Semester course; 3 lecture hours. 3 credits. Offers the theoretical foundations, concepts and principles of epidemiological research methods utilized to examine the distribution and determinants of diseases or other health problems. Entails understanding of measures of disease frequency and association, descriptive and analytic studies, community surveys, sampling, bias, confounding surveillance, outbreak investigation, screening and research proposal writing. Also provides basic foundations for data analysis and its translation into health care planning, management and policy formulation.
EPID 580. Public Health Ethics. 1 Hour.
Semester course; 1 lecture hour (delivered online, face-to-face or hybrid). 1 credit. Enrollment is restricted to graduate students, specifically, public health majors and clinical research certificate students. This course explores basic theoretical perspectives, values and principles underlying the field of public health ethics, and examines: the Public Health Code of Ethics; differences between public health ethics and medical ethics; ethical aspects of federal and state public health practices, including legal powers given to public health, and related privacy and confidentiality issues; social justice and the effects of structural bias, inequity and racism; application of ethical analysis frameworks to public health issue analysis and decision-making; barriers to the ethical practice of public health; and how to respond to unethical events.

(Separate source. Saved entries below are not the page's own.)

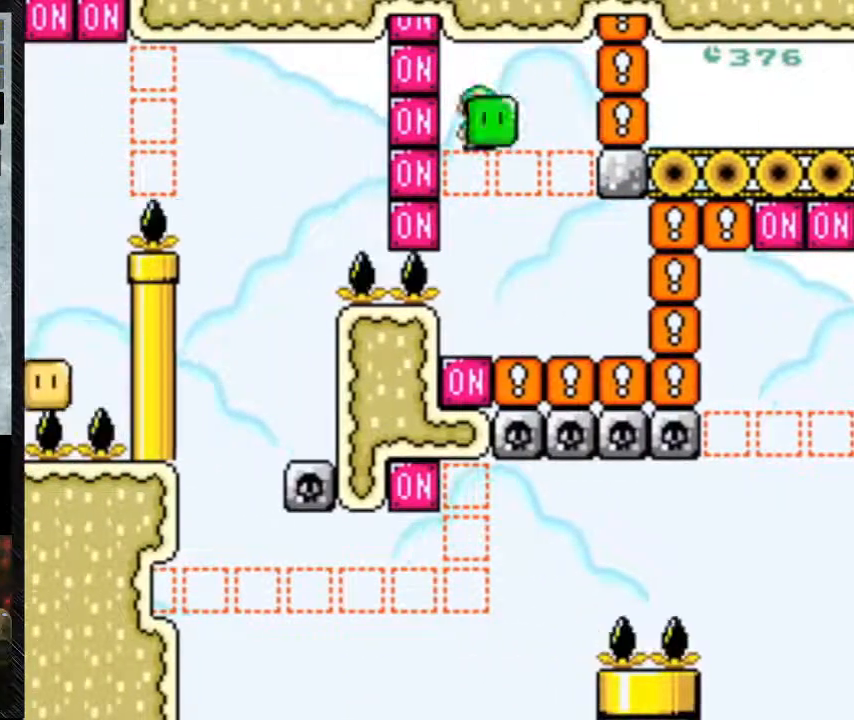
{"buttons": ["Y", "DPAD_RIGHT"], "events": [[33, "DPAD_LEFT", "up"], [33, "DPAD_RIGHT", "down"], [200, "B", "up"], [300, "B", "down"], [500, "B", "up"]]}
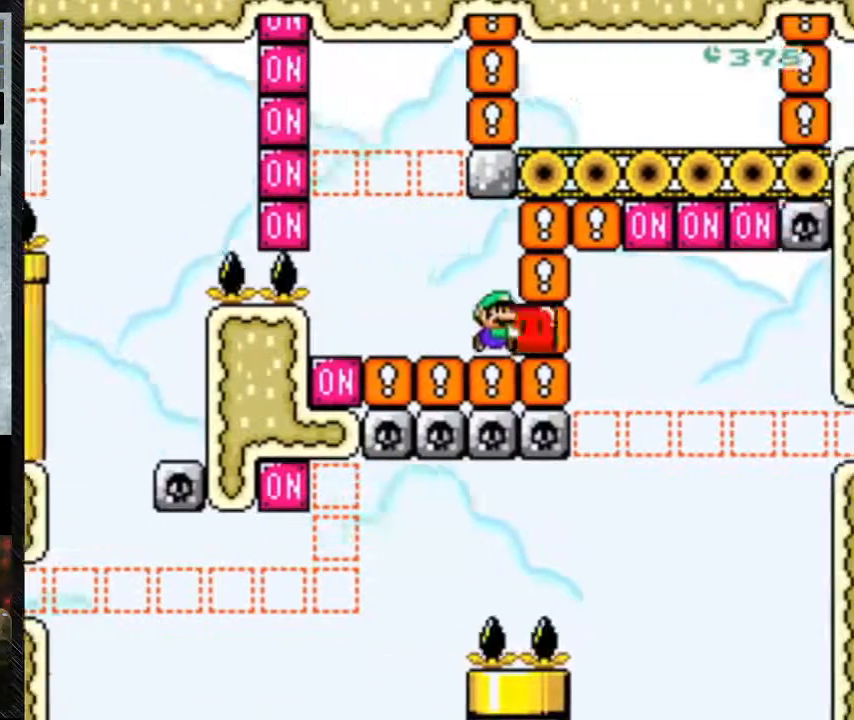
{"buttons": ["Y", "DPAD_LEFT"], "events": [[233, "DPAD_LEFT", "down"], [233, "DPAD_RIGHT", "up"]]}
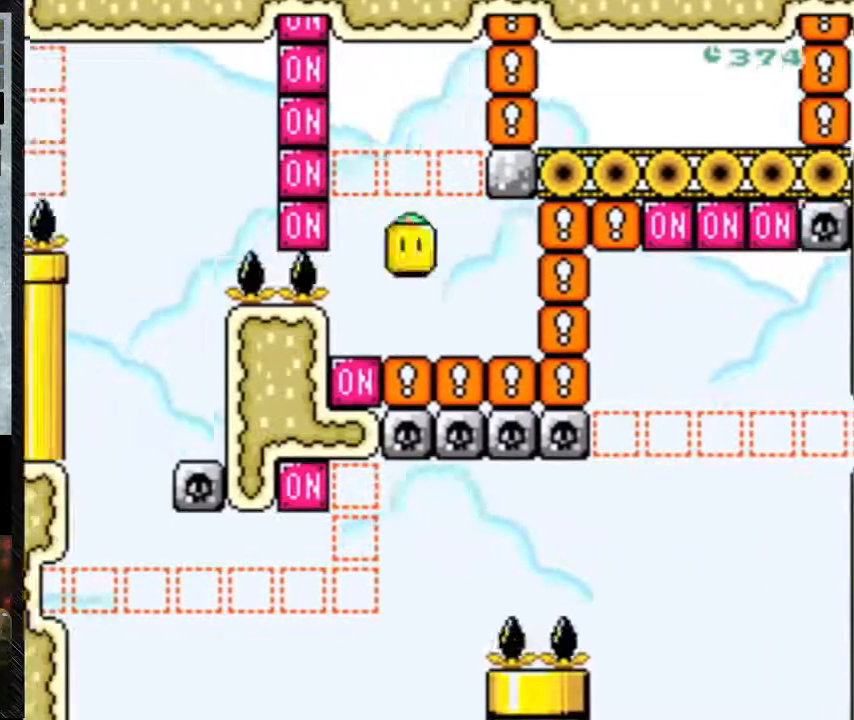
{"buttons": ["B", "Y"], "events": [[200, "B", "down"], [200, "DPAD_LEFT", "up"], [200, "DPAD_RIGHT", "down"], [400, "DPAD_RIGHT", "up"]]}
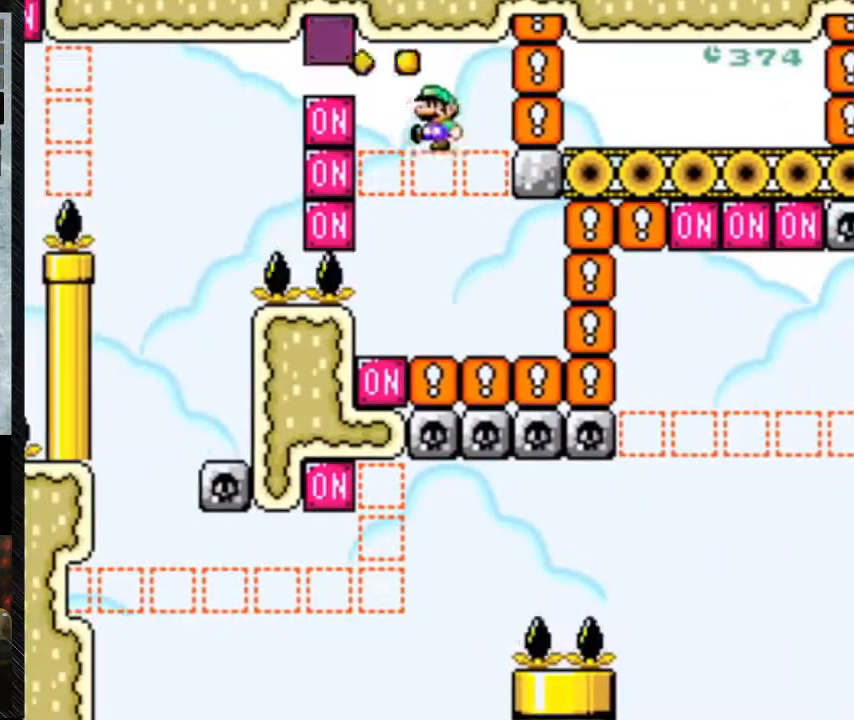
{"buttons": ["Y"], "events": [[67, "B", "up"], [67, "DPAD_LEFT", "down"], [167, "DPAD_LEFT", "up"], [167, "DPAD_RIGHT", "down"], [467, "DPAD_RIGHT", "up"]]}
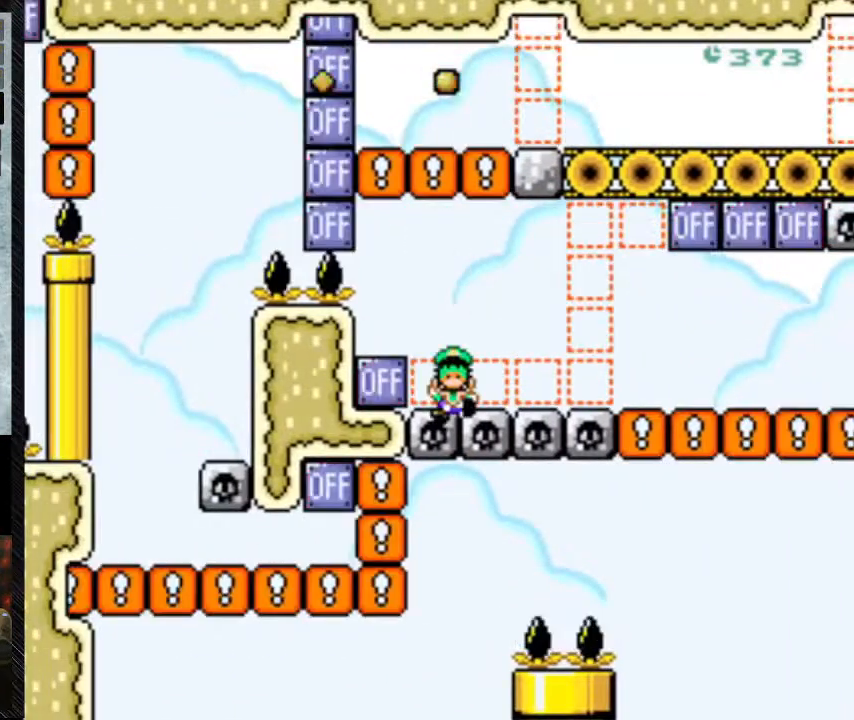
{"buttons": [], "events": [[500, "Y", "up"]]}
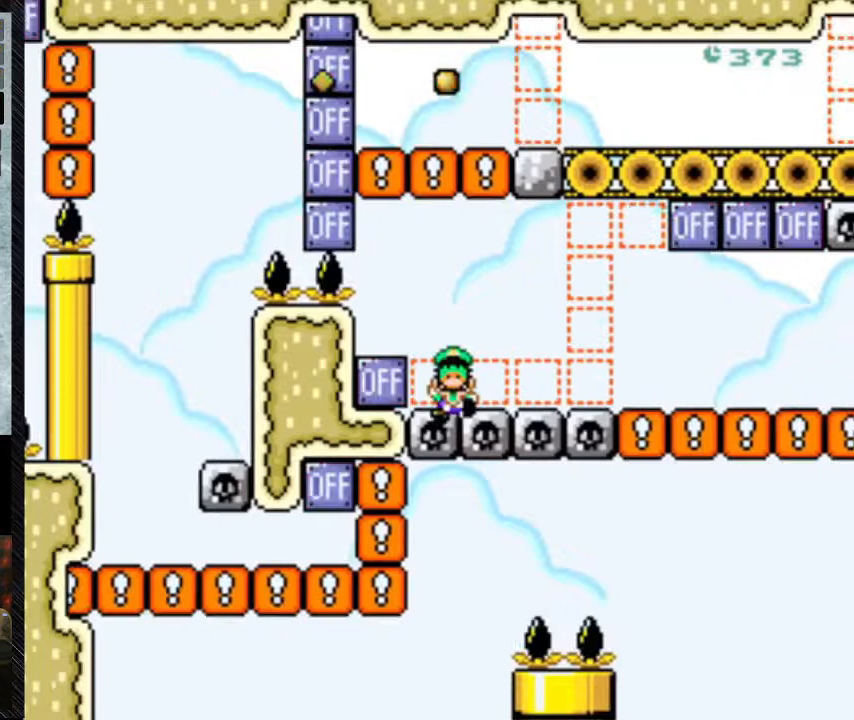
{"buttons": [], "events": []}
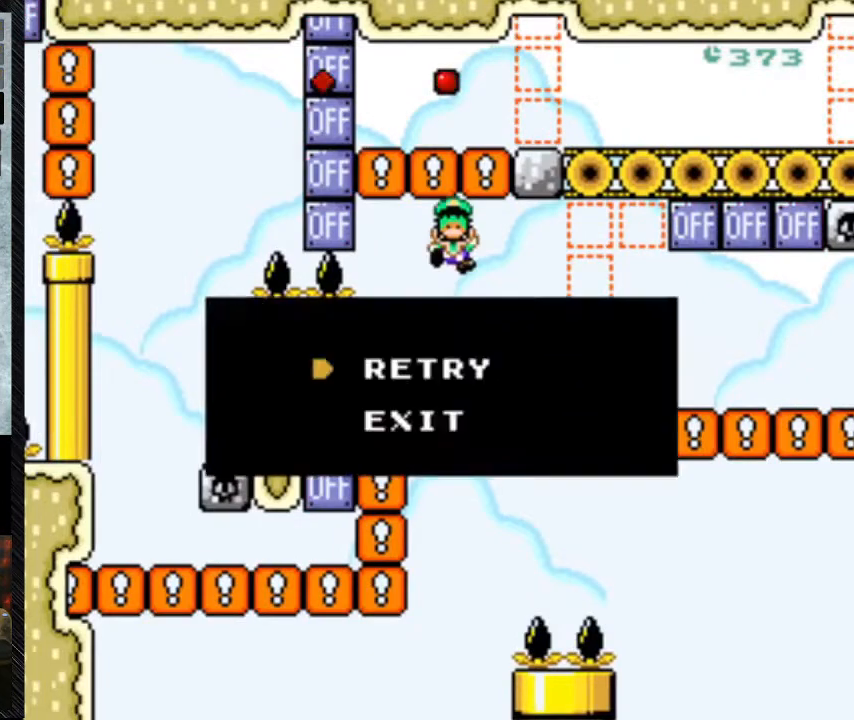
{"buttons": [], "events": []}
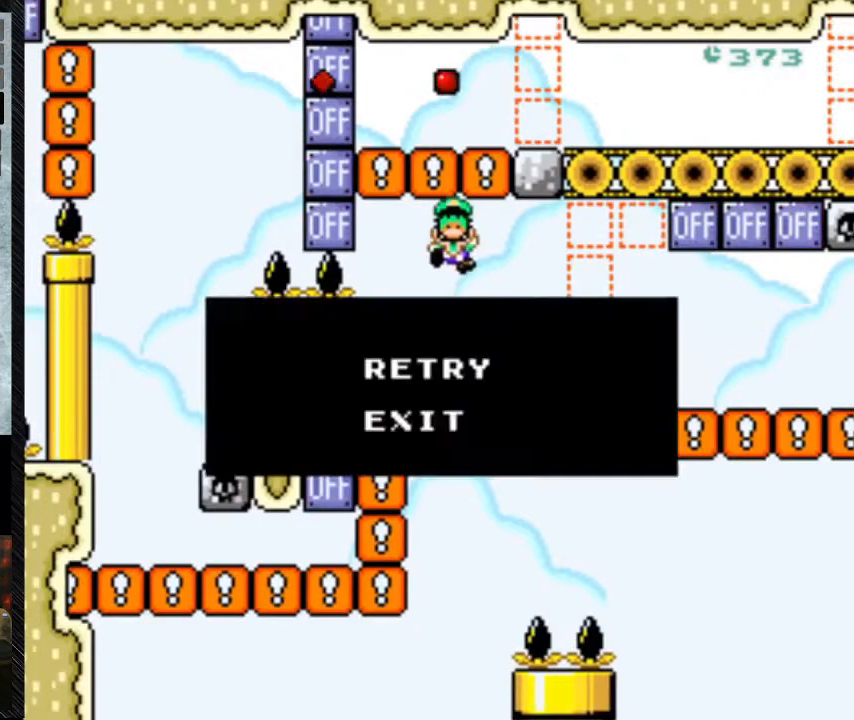
{"buttons": [], "events": []}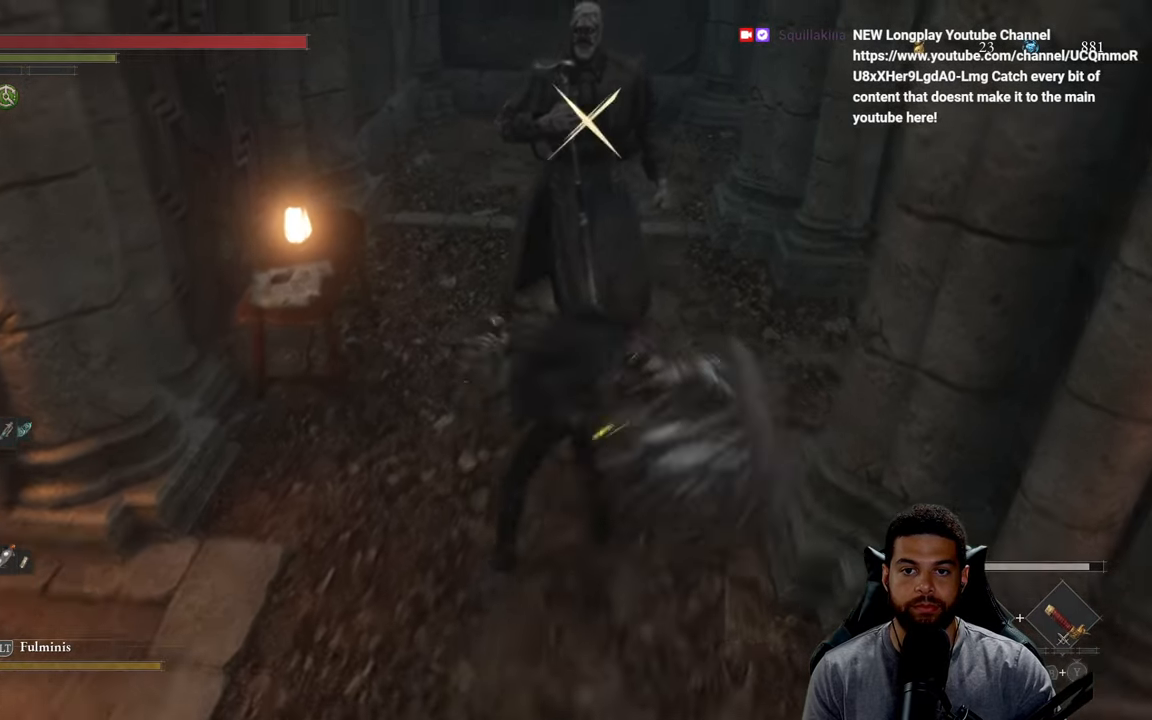
Gameplay with a controller (Xbox layout); each line is a JSON object with the inputs held at the frame after it. "events" lists button and stick changes between this image and that frame as [ms after this image, input, new state], when the widget could be followed in between.
{"buttons": ["R2"], "left_stick": "up", "right_stick": "center", "events": [[133, "R3", "up"]]}
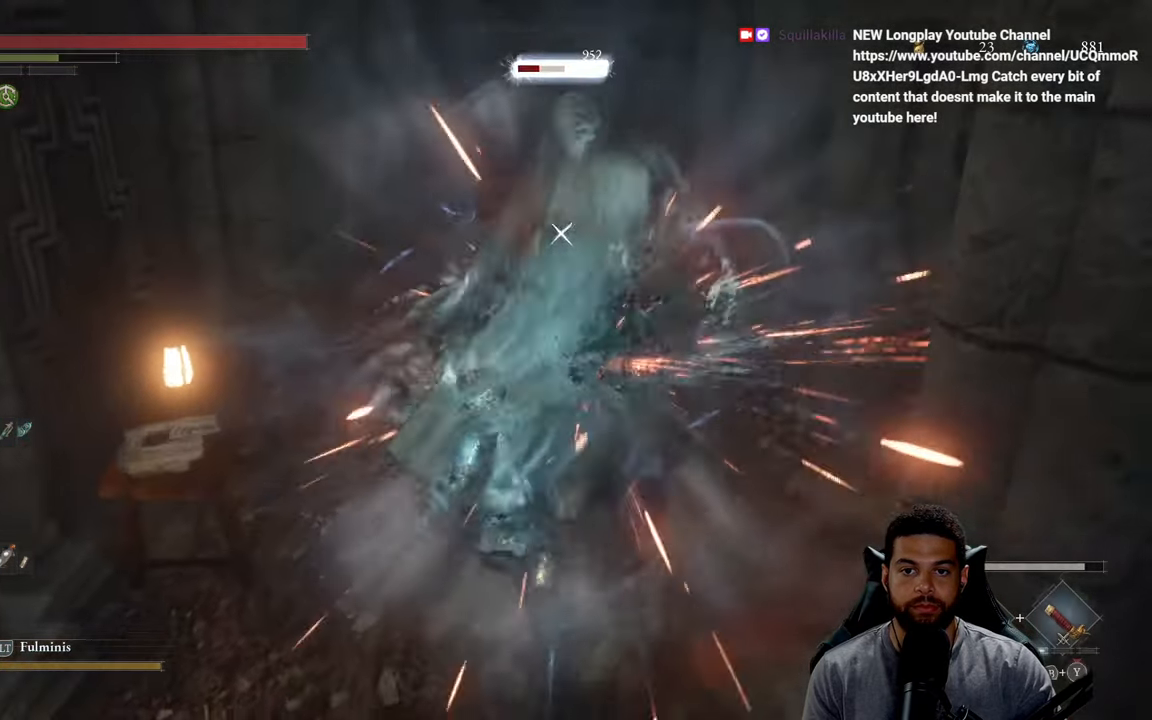
{"buttons": [], "left_stick": "up", "right_stick": "center", "events": [[317, "R2", "up"]]}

EPID 593. Foundations of the Public Health Profession. 2 Hours.
Semester course; 2 lecture hours. 2 credits. Enrollment is restricted to M.P.H. program students (public health majors). The purpose of this course is to provide students with insight into (1) public health as a discipline and the work of public health organizations and (2) knowledge of and skill in some of the practical and professional skills necessary for the field. The course addresses public health history, philosophy, and values, roles and responsibilities, including the 10 Essential Public Health Services. Students learn about the varied roles of state, local and non-governmental agencies through sessions with public health professionals. This course also provides students with training in the appropriate policies and procedures for the conduct of human subjects research protection; basic leadership principles for effectively leading work and other teams; effective approaches for conducting difficult conversations; techniques for negotiation and conflict mediation; and approaches for effective resource management for a project or organization.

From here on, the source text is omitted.